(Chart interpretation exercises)
##########
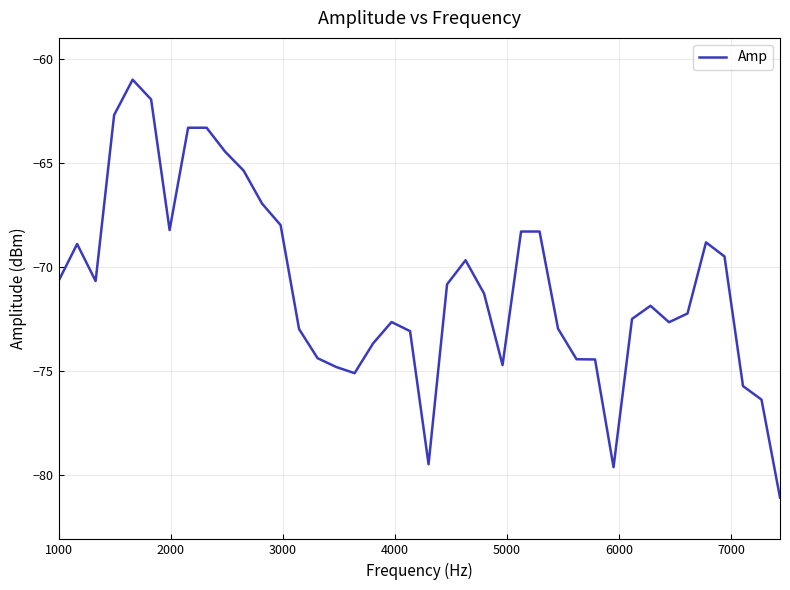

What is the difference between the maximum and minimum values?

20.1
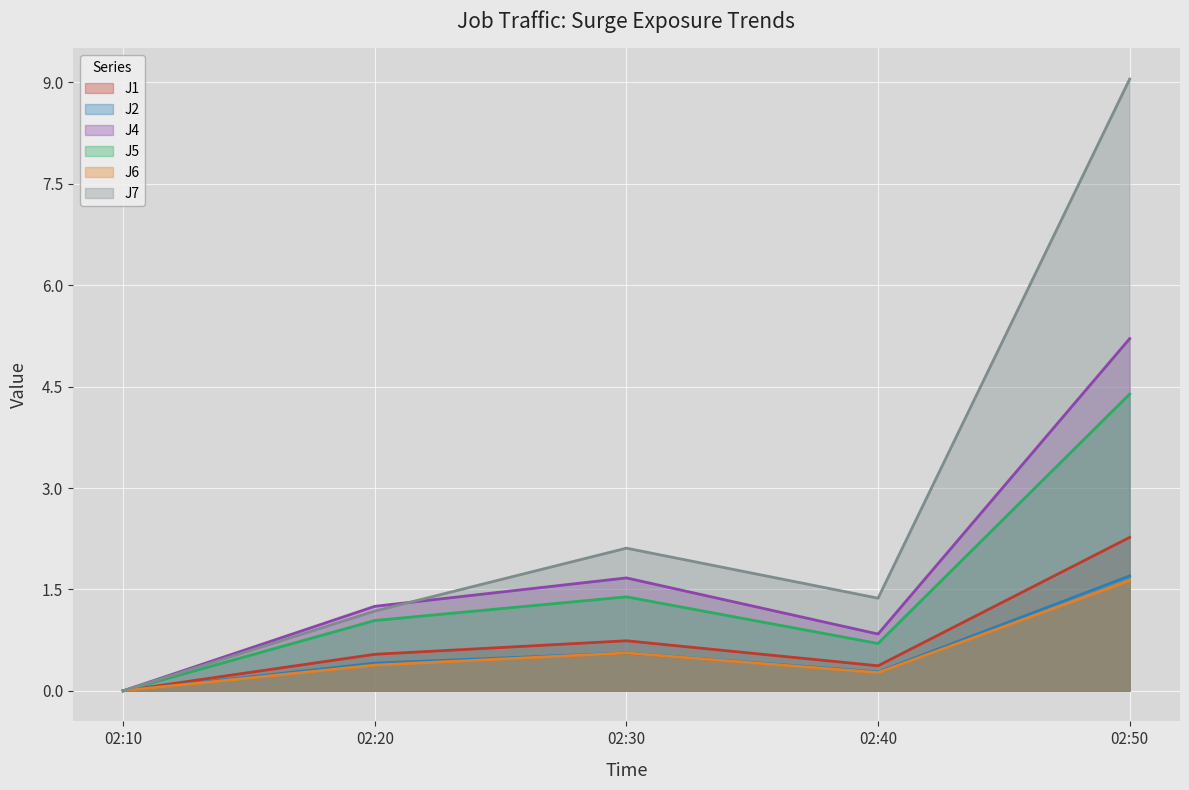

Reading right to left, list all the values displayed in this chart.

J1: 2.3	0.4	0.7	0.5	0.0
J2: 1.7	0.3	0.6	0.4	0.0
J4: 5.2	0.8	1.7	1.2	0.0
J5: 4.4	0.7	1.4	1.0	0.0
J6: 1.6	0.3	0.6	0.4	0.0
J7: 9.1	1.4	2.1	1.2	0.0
##########
● What to work on:
Could you edit the records above by changing "chart" to "graph", keeping everything else the same and leaving the pictures out?

● Response:
What is the difference between the maximum and minimum values?

20.1

Reading right to left, list all the values displayed in this graph.

J1: 2.3	0.4	0.7	0.5	0.0
J2: 1.7	0.3	0.6	0.4	0.0
J4: 5.2	0.8	1.7	1.2	0.0
J5: 4.4	0.7	1.4	1.0	0.0
J6: 1.6	0.3	0.6	0.4	0.0
J7: 9.1	1.4	2.1	1.2	0.0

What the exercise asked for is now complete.